Liberals angry over felony voting rights move by McDonnell
Governor Bob McDonnell is facing criticism again from liberal and minority groups, after a decision by his administration to add another step to the process for non-violent felons working to have their voting rights restored. Virginia is one of two states in the U.S. where felons, who have served their sentence, must apply to have their right to vote restored.
The Commonwealth’s system has long been used by Democrats and Republicans for political gain. Democrats (as they have in this case) often claim that Republicans use the statute as way to suppress minority voters, who are disproportionately represented in the group of people looking to gain their voting rights back. Republicans, however argue that voting is one of the countries most sacred and fundamental rights and should not just be handed back without a careful vetting of each individual. The GOP often accuses the Democrats of pushing to have “rapists and robbers” given their voting rights back, only because they tend to vote Democrat.
Rudy Giuliani, the former Mayor of New York City and a one-time Presidential candidate used this tactic against Gov. Tim Kaine while stumping on behalf of Sen. John McCain during the 2008 Presidential Campaign.
Here is a clip from our one on one interview with him at the time:
Our Laura Geller filed an excellent report that covers the important points in this debate Monday night on NBC12. She spoke to Janet Polarek, the current Secretary of the Commonwealth and the person in the McDonnell administration responsible for this policy.
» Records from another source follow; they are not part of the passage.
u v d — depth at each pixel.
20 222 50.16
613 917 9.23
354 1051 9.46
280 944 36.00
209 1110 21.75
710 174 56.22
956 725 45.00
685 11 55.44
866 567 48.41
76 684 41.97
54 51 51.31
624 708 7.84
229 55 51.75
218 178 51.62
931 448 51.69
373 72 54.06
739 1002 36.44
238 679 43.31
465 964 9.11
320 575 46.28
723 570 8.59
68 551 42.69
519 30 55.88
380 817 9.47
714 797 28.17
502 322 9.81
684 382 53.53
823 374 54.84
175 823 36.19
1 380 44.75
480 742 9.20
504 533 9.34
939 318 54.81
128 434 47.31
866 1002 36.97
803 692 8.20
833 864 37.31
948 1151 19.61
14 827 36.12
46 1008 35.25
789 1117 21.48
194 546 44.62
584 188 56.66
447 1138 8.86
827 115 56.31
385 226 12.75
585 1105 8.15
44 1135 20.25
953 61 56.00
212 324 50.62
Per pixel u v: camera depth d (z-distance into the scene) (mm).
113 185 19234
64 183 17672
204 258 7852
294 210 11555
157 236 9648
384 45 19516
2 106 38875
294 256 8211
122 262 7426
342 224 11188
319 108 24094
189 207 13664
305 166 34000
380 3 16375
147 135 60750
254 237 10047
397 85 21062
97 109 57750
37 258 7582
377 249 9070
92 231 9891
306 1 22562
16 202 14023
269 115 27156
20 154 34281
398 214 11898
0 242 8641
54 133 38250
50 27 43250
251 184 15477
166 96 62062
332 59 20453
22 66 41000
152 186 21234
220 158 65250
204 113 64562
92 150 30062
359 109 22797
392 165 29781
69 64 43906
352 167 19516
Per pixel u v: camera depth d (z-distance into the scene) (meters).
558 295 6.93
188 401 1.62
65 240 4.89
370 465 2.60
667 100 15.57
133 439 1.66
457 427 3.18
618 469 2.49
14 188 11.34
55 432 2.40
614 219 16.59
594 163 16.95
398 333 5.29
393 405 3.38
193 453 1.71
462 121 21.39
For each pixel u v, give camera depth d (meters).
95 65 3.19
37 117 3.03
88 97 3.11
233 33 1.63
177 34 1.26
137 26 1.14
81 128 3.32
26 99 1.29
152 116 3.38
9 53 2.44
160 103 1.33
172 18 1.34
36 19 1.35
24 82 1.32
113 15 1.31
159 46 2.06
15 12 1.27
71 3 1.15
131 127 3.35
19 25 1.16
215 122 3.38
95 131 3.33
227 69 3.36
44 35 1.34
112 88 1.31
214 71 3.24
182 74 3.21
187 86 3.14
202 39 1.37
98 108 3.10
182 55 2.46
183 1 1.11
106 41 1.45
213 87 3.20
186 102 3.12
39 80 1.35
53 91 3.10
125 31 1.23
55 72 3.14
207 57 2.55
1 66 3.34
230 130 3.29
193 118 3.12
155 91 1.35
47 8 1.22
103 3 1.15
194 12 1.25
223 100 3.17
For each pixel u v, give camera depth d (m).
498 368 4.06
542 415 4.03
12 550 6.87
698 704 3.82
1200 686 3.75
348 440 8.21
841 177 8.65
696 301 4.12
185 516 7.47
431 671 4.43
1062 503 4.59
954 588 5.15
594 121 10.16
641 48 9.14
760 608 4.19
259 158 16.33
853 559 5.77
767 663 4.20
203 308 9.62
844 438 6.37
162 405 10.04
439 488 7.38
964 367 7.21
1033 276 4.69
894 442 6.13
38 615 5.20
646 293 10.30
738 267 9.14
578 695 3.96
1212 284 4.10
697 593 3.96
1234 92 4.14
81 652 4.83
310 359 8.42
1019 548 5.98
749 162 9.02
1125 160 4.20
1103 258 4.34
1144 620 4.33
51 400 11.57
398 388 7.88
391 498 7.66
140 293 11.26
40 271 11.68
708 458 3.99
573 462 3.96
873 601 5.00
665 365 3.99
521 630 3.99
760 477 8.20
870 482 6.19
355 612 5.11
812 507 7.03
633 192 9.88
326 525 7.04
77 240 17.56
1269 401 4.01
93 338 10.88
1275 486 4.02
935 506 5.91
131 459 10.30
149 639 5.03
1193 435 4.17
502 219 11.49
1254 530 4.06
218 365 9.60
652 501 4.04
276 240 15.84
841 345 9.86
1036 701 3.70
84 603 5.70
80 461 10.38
Tuesday morning the Washington-Post filed this blistering editorial on the subject, calling the move “disgraceful”.
The McDonnell administration has said they will continue to meet with key stakeholders to review the policy going forward.
UPDATE: RPV pushing video of Governor Tim Kaine, backing the McDonnell position, despite attacks from the Virginia Democrats. During Kaine’s time as Governor he too, took heat from liberals who felt that he did not do enough to restore the rights of felons who had paid their debt to society.